Vederlo è stato come scoperchiare una scatola del tempo. In un attimo sono tornato al quartiere, a quelle giornate trascorse seduti su un muretto a sognare un mondo che ci sembrava ancora in bianco e nero. Avevamo molte cose in comune, lentiggini a parte: la fame di lettura, i quotidiani, la Settimana Enigmistica e, sopra ogni cosa, la Formula 1. Mentre restavamo piantati su quell’acciottolato di pietre tra i vicoli, la nostra mente correva con i bolidi: Ferrari, McLaren, Lotus. I piloti erano i nostri veri eroi.
La casa di Claudio era raggiungibile attraverso due percorsi. Sceglievo sempre il più breve, perché nascondeva un segreto: un giardino che profumava di limoni tutto l’anno. Per sbirciarvi dentro bisognava affacciarsi a una piccola finestra, la stessa dove Norberto teneva il suo scrittoio. Non riesco a scindere Norberto da Claudio: era il terzo vertice del nostro triangolo, unito a lui dalla fede incrollabile per il Milan. Io ero interista, ma solo perché lo era il mio papà — un’appartenenza ereditata che mi faceva sentire un po’ estraneo ai loro discorsi da spogliatoio.
Norberto è stato il nostro avamposto culturale. Da lui trovavamo quello che a casa nostra mancava: il quotidiano fresco, la chitarra e quei libri dove ho scoperto il socialismo. Lo chiamavamo "l’enciclopedico", la nostra Sibilla personale. Era dottore nell’animo molto prima che i titoli lo confermassero; ricordo ancora quando mi curò una grave ferita a un dito, causata dal filo del mio aquilone rimasto impigliato nel bagagliaio di un'auto in corsa.
È tra quelle pietre che è nata la mia urgenza di scrivere, e Claudio ne è stato il complice costante. Abbiamo condiviso canzoni, bozze di racconti e poesie in rima, un sodalizio che ha resistito all’adolescenza e ai chilometri che sarebbero venuti. Oggi, a distanza di mezzo secolo, quando scrivo penso spesso a lui. Lo rendo partecipe, gli invio le poesie che parlano del nostro quartiere, della nostra infanzia. Continua a essere la mia bussola segreta.

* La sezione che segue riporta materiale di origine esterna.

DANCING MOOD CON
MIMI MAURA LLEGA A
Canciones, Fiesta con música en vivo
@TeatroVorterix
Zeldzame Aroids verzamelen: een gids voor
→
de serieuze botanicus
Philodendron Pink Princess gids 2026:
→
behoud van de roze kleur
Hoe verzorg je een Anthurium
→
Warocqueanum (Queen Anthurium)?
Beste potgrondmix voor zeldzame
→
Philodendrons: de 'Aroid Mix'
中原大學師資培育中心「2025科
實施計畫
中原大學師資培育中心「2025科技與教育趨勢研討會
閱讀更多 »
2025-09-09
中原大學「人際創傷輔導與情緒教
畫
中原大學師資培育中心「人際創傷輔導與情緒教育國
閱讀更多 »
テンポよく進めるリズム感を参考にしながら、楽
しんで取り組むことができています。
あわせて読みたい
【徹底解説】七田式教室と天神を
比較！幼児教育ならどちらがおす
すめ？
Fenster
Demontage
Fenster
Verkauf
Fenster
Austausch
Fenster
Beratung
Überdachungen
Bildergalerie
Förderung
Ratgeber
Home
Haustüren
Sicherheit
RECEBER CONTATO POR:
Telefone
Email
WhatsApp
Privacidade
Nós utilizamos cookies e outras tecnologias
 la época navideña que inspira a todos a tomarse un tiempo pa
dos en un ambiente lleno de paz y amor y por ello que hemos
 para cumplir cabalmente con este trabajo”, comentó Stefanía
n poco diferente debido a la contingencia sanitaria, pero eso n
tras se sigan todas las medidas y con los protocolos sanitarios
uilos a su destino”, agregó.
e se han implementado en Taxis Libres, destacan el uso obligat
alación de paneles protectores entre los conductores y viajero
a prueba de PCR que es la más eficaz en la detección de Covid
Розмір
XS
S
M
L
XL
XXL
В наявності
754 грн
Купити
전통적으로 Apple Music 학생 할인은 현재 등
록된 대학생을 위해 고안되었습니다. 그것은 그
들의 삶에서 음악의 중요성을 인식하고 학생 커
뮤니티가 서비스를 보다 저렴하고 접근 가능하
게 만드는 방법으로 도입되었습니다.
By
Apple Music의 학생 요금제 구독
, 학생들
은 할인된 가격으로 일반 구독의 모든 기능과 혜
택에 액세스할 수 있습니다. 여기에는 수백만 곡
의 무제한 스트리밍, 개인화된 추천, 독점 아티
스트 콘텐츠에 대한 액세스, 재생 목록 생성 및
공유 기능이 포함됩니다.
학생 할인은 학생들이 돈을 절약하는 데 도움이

Le nuove tecnologie ci hanno rimesso in comunicazione, permettendoci di parlare ancora di quei bolidi che sono cambiati, esattamente come siamo cambiati noi. Eppure, c’è una ferita che per entrambi non si è mai rimarginata: non abbiamo mai superato il lutto per il nostro Gilles Villeneuve.
Mi sono ripromesso che quest’anno andrò a trovarlo. Voglio tornare nei nostri vicoli a vedere un Gran Premio insieme: lui con la barba e io con la pancia, trasformati nel fisico ma non nel calore che ci accomuna. Ho deciso di inviargli questo ricordo come invito ufficiale: incontriamoci adesso che iniziano le corse della nuova stagione.